• What this exercise asks:
A) Reproduce the antifertility screening excerpt from "Past RGUHS ·" up to and including "pharmacotherapy (SK Gupta Ch.8, p.132).", swapping "contraceptive" for "birth-control" throughout that span.
B) Extend the notes on screening methods for antifertility agents, picking up right after their final sentence.

Start of Page excerpt

Screening Methods for Antifertility Agents

Validated animal & in-vitro models, endpoints and reference drugs for female and male antifertility screening.

Past RGUHS · 3 RGUHSMay '22 RGUHSOct '08 RGUHSApr '07

Screening Methods for Antifertility Agents

1. Definition, scope & rationale

  • Antifertility agents are compounds that prevent fertility by interfering with one or more steps of the normal reproductive cycle, in either sex; screening methods are the validated bench-to-animal assays used to detect and quantify that interference before clinical contraceptive development (SK Gupta, Drug Screening Methods, Ch.8, p.132).
  • This topic is a drug-screening / experimental-pharmacology subject (G&G virtual ch.79) — the unit of study is the validated model + endpoint + reference (standard) drug, NOT clinical contraceptive pharmacotherapy (SK Gupta Ch.8, p.132).
  • Driver for the field: an ideal contraceptive would be 100% effective, safe, reversible, aesthetically/culturally acceptable, affordable, legal, and applicable at all reproductive stages; no single existing method meets all criteria, so newer-agent screening — especially for developing nations — remains imperative (SK Gupta Ch.8, p.132).
  • Two screening axes organise the whole field: (a) target sex — female methods vs male methods; (b) hormonal mechanism class screened — estrogenic / anti-estrogenic, progestational / anti-progestational, androgenic / anti-androgenic, plus the integrated fertility endpoints (anti-ovulatory, anti-implantation, abortifacient, anti-spermatogenic/spermicidal) (SK Gupta Ch.8, pp.132–151).

End of Page excerpt
Start of Information supplied

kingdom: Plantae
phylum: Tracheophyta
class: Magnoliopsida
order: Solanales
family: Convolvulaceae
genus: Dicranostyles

End of Information supplied

• Results for each task:
A)
Past RGUHS · 3 RGUHSMay '22 RGUHSOct '08 RGUHSApr '07

Screening Methods for Antifertility Agents

1. Definition, scope & rationale

  • Antifertility agents are compounds that prevent fertility by interfering with one or more steps of the normal reproductive cycle, in either sex; screening methods are the validated bench-to-animal assays used to detect and quantify that interference before clinical birth-control development (SK Gupta, Drug Screening Methods, Ch.8, p.132).
  • This topic is a drug-screening / experimental-pharmacology subject (G&G virtual ch.79) — the unit of study is the validated model + endpoint + reference (standard) drug, NOT clinical birth-control pharmacotherapy (SK Gupta Ch.8, p.132).

B)
  • Each assay is reported against a standard (reference) drug so that test-compound potency is expressed as an ED50 ratio or % response relative to the standard — e.g. estradiol-17β for estrogenic assays, progesterone / medroxyprogesterone acetate for progestational assays, testosterone / methyltestosterone / testosterone propionate for androgenic assays, cyproterone (acetate) for anti-androgenic assays (Vogel 4e V4 Part XIV — Ovarian Hormones, pp.3448–3467; Testicular Steroid Hormones, pp.3483–3489).

Mechanistic targets screened (female) — five interception points (SK Gupta Ch.8, p.132):

  • Inhibition of ovulation.
  • Prevention of fertilization.
  • Interference with transport of the ovum (oviduct → endometrium).
  • Interference with implantation of the fertilized ovum.
  • Destruction of the early implanted embryo (abortifacient / contragestational).

Mechanistic target screened (male) (SK Gupta Ch.8, p.144):

  • Interference with spermatogenesis (oligospermia / aspermia) or with sperm function, without loss of libido or secondary sexual characteristics — the central design constraint of male antifertility screening.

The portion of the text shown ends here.